Rappelons que le Congrès des notaires a pour utilité de suggérer aux pouvoirs publics des modifications législatives, soit parce que les outils juridiques existants paraissent, aux yeux des notaires et de leurs clients, obscurs et générateurs de contentieux, soit parce que certains textes ne paraissent plus en adéquation avec les aspirations des citoyens et l’évolution de la société.
Vue au travers du prisme de la protection, la tâche apparaissait d’une ampleur significative.
Trois modifications parmi celles proposées par l’équipe des congressistes peuvent sur un plan très pratique, retenir l’attention.
La première concerne la situation du partenaire PACSE survivant. D’une part, la loi ne lui réserve aucune place successorale particulière dans la succession de l’autre, quand bien même il serait exonéré de toute fiscalité successorale, le droit fiscal étant pour une fois en avance par rapport au droit civil. D’autre part, sa vocation héréditaire, qui ne peut relever que d’un testament établi par l’autre membre du couple, se heurte à la limite de la réserve héréditaire des descendants du prémourant. Ainsi, le legs permettant au partenaire de rester dans la résidence du couple sa vie durant risque fort, lorsque ce bien constitue le seul actif d’importance de la succession, de dépasser la quotité disponible et par ce fait d’imposer à son bénéficiaire le versement d’une indemnité aux enfants pour pouvoir conserver la jouissance du bien.
Le Congrès a donc proposé que lorsque ce souhait est ainsi exprimé par le défunt, le partenaire survivant puisse conserver la jouissance de la résidence principale sa vie durant sans qu’il soit contraint de dédommager les enfants.
La seconde proposition visait à redynamiser le mandat de protection future. On sait que ce mandat vise à anticiper, de manière conventionnelle, un affaiblissement des facultés cognitives et/ou physiques qui justifierait le recours à une mesure de protection judiciaire, tutelle ou curatelle. Cette mesure anticipatrice permet de désigner par avance la personne de confiance qui sera chargée de la gestion du patrimoine et plus généralement des intérêts du mandant. L’éviction du juge n’est pour autant pas totale : dès lors que le mandataire entend vendre la résidence principal ou secondaire, il doit obtenir l’accord du magistrat. Ces actifs constituant le plus souvent une part importante du patrimoine du mandant, le mandataire est à nouveau en butte aux lenteurs de la justice. De fait, il est apparu aux usagers que ce mandat ne procurait pas, la plupart du temps, un avantage significatif au regard d’une mesure judiciaire.

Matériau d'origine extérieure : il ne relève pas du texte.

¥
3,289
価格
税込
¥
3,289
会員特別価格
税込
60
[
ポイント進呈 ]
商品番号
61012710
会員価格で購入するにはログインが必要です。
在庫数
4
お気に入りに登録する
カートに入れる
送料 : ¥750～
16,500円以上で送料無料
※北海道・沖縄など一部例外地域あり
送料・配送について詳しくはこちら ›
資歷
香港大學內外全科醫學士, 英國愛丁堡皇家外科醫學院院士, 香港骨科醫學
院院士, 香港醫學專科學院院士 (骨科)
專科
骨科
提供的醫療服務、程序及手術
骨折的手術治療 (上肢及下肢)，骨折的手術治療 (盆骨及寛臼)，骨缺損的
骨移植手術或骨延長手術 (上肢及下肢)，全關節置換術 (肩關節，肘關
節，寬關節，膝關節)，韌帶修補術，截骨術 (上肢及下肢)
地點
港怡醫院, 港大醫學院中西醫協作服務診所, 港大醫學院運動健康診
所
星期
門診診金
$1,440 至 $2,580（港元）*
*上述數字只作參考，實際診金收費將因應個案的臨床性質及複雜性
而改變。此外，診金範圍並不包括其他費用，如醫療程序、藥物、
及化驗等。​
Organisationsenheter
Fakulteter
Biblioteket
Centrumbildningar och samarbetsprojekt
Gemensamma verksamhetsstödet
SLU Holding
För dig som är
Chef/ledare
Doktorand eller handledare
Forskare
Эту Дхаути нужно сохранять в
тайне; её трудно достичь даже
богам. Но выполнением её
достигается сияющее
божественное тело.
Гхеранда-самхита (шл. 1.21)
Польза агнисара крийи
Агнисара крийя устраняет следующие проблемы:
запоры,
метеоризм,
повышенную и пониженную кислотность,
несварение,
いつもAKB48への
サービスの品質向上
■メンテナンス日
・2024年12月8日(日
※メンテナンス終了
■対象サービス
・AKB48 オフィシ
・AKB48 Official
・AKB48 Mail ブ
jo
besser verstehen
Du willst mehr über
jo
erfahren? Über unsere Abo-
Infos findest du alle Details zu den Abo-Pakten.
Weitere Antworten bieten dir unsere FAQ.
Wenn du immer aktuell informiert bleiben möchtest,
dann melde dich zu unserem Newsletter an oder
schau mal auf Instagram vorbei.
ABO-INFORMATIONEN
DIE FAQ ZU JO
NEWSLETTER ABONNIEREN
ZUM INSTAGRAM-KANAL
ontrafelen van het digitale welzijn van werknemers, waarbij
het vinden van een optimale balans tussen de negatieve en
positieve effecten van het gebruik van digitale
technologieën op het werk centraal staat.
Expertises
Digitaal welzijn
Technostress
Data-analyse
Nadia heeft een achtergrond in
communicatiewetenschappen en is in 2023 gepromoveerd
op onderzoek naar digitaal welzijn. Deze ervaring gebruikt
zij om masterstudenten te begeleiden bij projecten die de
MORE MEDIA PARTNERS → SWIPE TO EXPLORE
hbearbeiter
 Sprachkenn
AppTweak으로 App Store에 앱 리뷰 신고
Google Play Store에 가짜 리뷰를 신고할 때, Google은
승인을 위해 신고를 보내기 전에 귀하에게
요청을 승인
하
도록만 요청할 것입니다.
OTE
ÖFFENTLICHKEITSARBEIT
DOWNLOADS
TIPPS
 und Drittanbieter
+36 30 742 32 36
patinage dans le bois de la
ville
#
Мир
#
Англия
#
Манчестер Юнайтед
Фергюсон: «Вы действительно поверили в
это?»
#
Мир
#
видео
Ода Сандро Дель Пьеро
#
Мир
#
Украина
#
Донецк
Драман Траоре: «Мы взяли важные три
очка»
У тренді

C’est pourquoi le Congrès a proposé que le domicile principal comme secondaire puisse être cédés par le mandataire seul, sous le contrôle d’un second mandataire nommé dans le mandat lui-même.
La troisième proposition se signalait par son ambition : elle visait à encourager le recours à l’investissement locatif tout en favorisant la rénovation des logements et la fluidité de leur transmission. Les mesures évoquées s’appuyaient tant sur des modifications civiles que fiscales. Civiles dans la mesure où il a été imaginé de créer un congé pour rénovation, afin d’adapter le locatif aux nouvelles normes environnementales. Fiscales, dans la mesure où les conditions de déductibilité des travaux et les conditions de détermination des plus-values taxables en cas de vente seraient améliorées, et que seraient dans le même temps encouragées des transmissions de biens immobiliers à des héritiers dès lors que ceux-ci prendraient des engagement de rénover pour mettre le logement aux normes, puis de le louer pendant une certaine durée. Il s’agit incontestablement de mesures intelligentes, génératrices d’activité et donc d’emploi, et permettant de concilier à la fois les intérêts des bailleurs et des locataires, dont on peut penser qu’elles ne sont pas toujours aussi contradictoires qu’on veut bien nous les présenter. Malheureusement, ces suggestions peuvent être à courte vue regardées comme sacrificielles des deniers publics et donc être reléguées aux oubliettes tant que les comptes de l’Etat n’auront pas repris des couleurs.
En tout état de cause, l’examen de ces quelques propositions démontrent que pour les notaires, la notion de protection ne relève pas d’un concept iréel, mais s’enracine bel et bien dans les préoccupations quotidiennes de nos concitoyens.